First production is on schedule for July this year with first shipment in August.
“Planning and contract discussions are well advanced for production and shipment of five individual 5,000 tonne trial parcels (25,000t total) to be sent to customers for their prequalification,” the company said.
“Negotiations continue with these customers for potential longer-term arrangements over the remaining 50% of uncommitted first right production offtake.”
The $60m market cap stock, which hit a four-year high in early trade today, is up 61% year-to-date.
The newly listed stock has hit the bourse with a bang, up 40% in early trade.
FEG boasts a 1Moz and growing gold resource at the ‘Wonogiri’ project in Indonesia.

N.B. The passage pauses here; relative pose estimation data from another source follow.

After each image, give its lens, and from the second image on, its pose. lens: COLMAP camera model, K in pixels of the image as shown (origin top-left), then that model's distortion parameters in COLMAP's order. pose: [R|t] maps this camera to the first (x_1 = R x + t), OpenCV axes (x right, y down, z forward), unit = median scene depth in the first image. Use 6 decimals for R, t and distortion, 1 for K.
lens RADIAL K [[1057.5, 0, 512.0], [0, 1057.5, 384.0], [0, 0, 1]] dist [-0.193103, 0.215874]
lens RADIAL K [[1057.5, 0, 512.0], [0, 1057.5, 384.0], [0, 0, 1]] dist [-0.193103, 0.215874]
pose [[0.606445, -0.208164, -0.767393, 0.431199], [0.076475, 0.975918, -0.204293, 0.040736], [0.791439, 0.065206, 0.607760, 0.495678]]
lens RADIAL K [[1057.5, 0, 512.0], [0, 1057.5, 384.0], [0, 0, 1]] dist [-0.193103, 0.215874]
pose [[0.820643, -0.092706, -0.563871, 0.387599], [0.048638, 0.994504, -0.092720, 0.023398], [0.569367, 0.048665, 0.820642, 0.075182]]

There’s also ‘Trenggalek’, where more than 17,700m of drilling has been carried out to date, and ‘Woyla’, a project previously held by Barrick Gold and Newcrest.
FEG also has a bunch of earlier stage projects in Australia.
Cumulatively, over $40m has been spent across the portfolio to date, it says.
The explorer has pulled up thick and shallow gold at good grades in early-stage drilling at several prospects in WA.
Highlights include 7m at 5.36g/t gold from 31m at ‘Transylvania’ and 15m at ~2g/t from 51m (including 1m at 13.8g/t) at ‘Kingswood’.
“We are very encouraged by these results as the majority of the gold intercepts are at shallow depth and mineralisation remains open with strong potential for open pit development,” OAU chairman Rick Crabb says.
“We are particularly excited about the company’s first drilling of the Kingswood Prospect within the Abernethy Shear Zone, which is a large 7-kilometre-long mineralised structure incorporating tonalite intrusive.
“The Transylvania prospect is now shaping up for resource drilling and the company’s first drilling on the Crown Prince East gold prospect was successful in intersecting mineralisation in the same area as previous explorers (8m at 2.89g/t Au from surface CKAC018 – Doray Minerals Limited).
“Our drilling continues to show the potential of the Garden Gully Gold Province to build on the existing resource at the Crown Prince mining lease.
“The main near-surface targets are open-ended shallow mineralisation on the Lydia mining lease, Transylvania and the Abernethy Shear Zone and the large targets in the deeper gold mineralisation in the primary zone under these prospects.”
The $20m market cap stock is down 25% year-to-date. It had $1.6m in the bank at the end of December.